_Information shown_.
┄┄┄┄┄┄┄┄┄┄┄┄┄┄┄┄┄┄┄┄
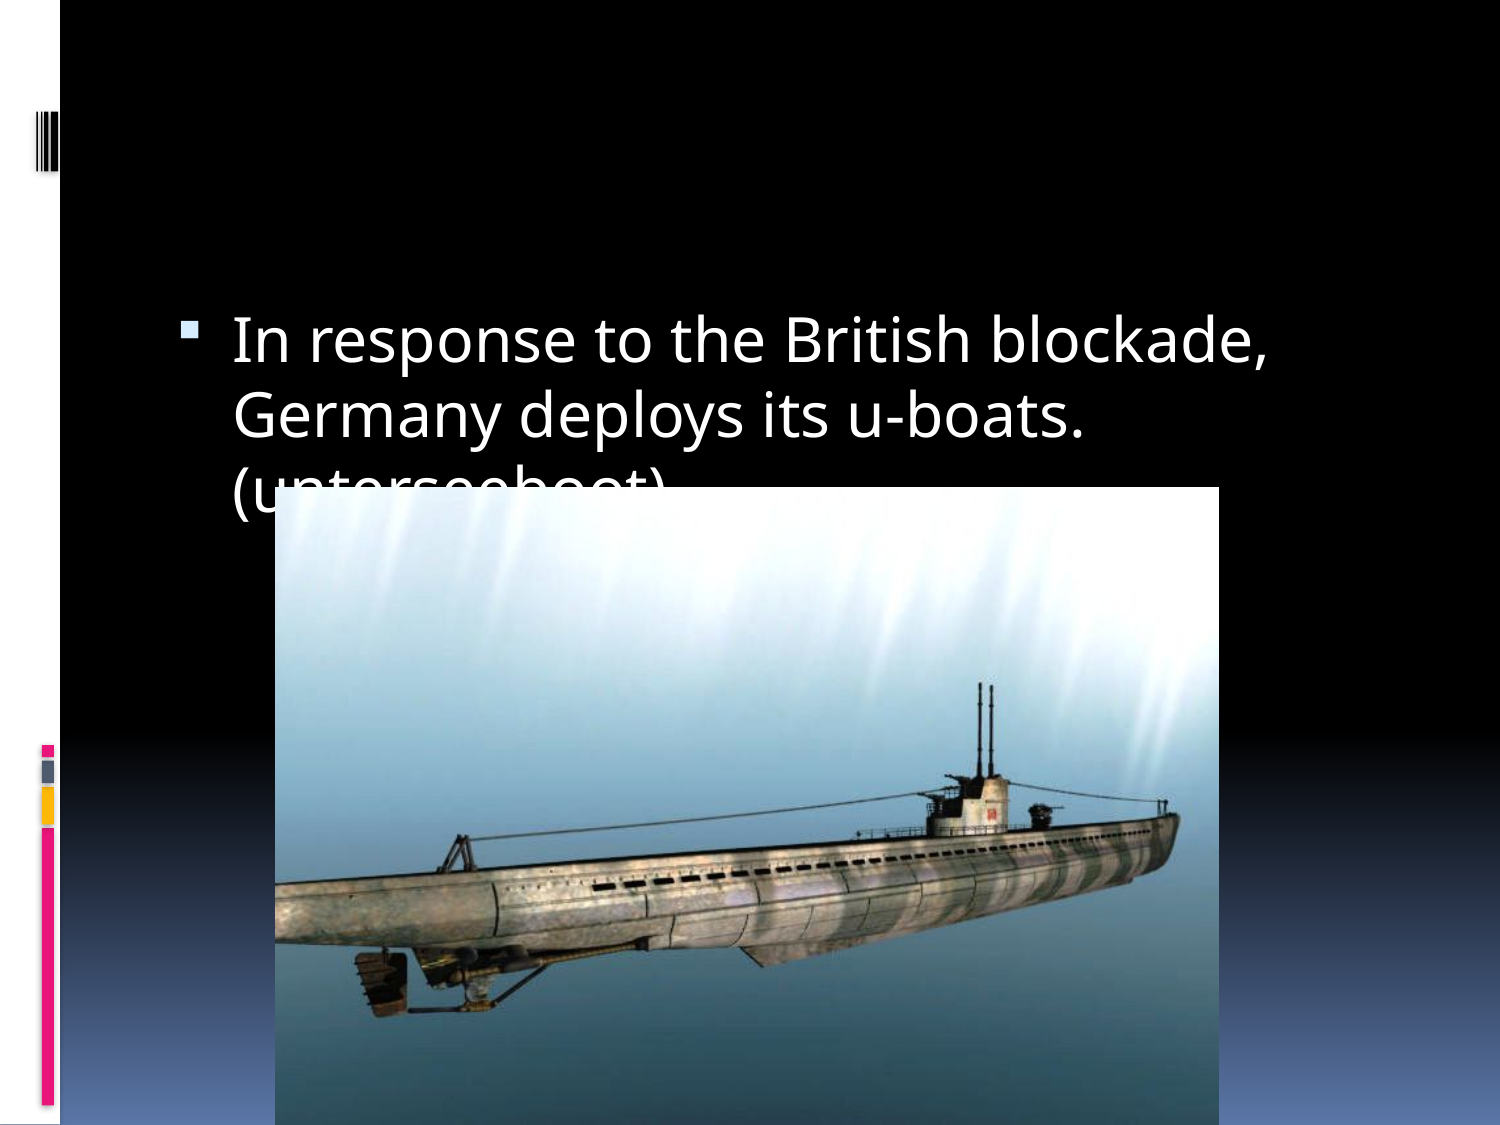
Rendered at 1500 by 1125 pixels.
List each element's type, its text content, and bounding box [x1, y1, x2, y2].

picture [274, 487, 1220, 1125]
list In response to the British blockade, Germany deploys its u-boats. (unterseeboot) [150, 292, 1425, 1043]
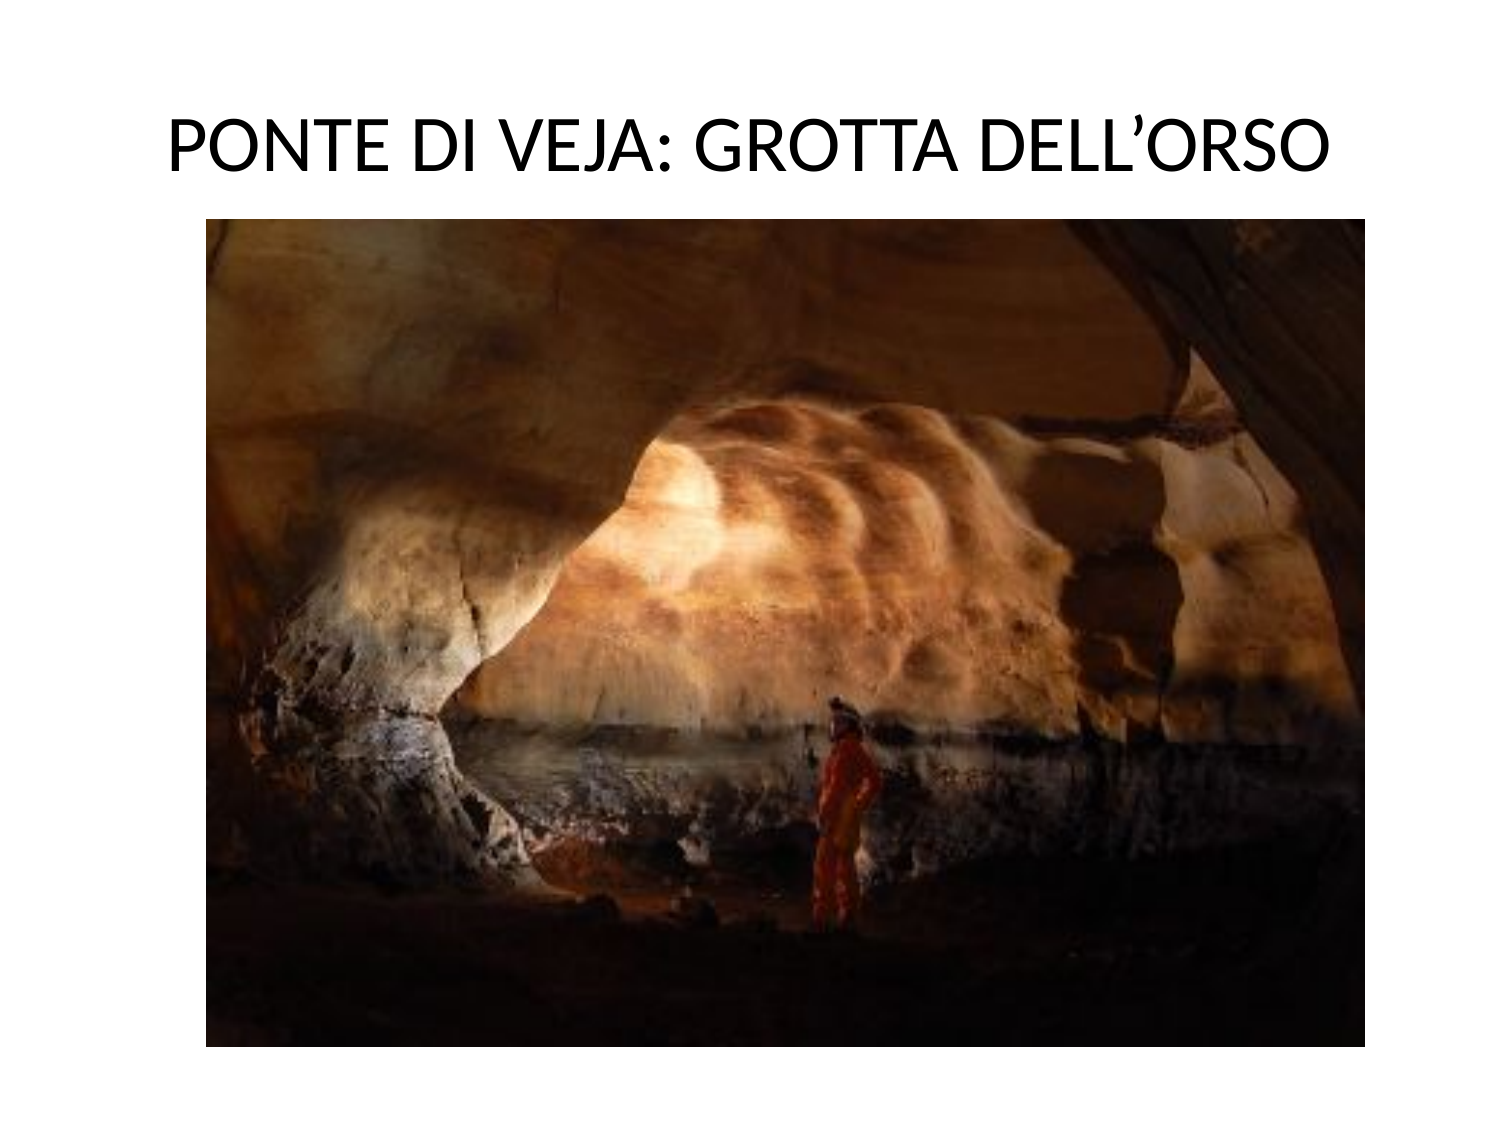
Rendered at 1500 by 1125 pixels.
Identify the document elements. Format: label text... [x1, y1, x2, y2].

title PONTE DI VEJA: GROTTA DELL’ORSO [75, 45, 1425, 233]
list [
┄┄┄┄┄┄┄┄┄┄┄┄┄┄┄┄┄┄┄┄
_Exercise requirements_. Could you restate the entries word for word, skipping any pictures?

_Result for this task_.
Rendered at 1500 by 1125 pixels.
List each element's type, its text content, and bounding box [x1, y1, x2, y2].

picture [274, 487, 1220, 1125]
list In response to the British blockade, Germany deploys its u-boats. (unterseeboot) [150, 292, 1425, 1043]
Rendered at 1500 by 1125 pixels.
Identify the document elements. Format: label text... [x1, y1, x2, y2].

title PONTE DI VEJA: GROTTA DELL’ORSO [75, 45, 1425, 233]
list [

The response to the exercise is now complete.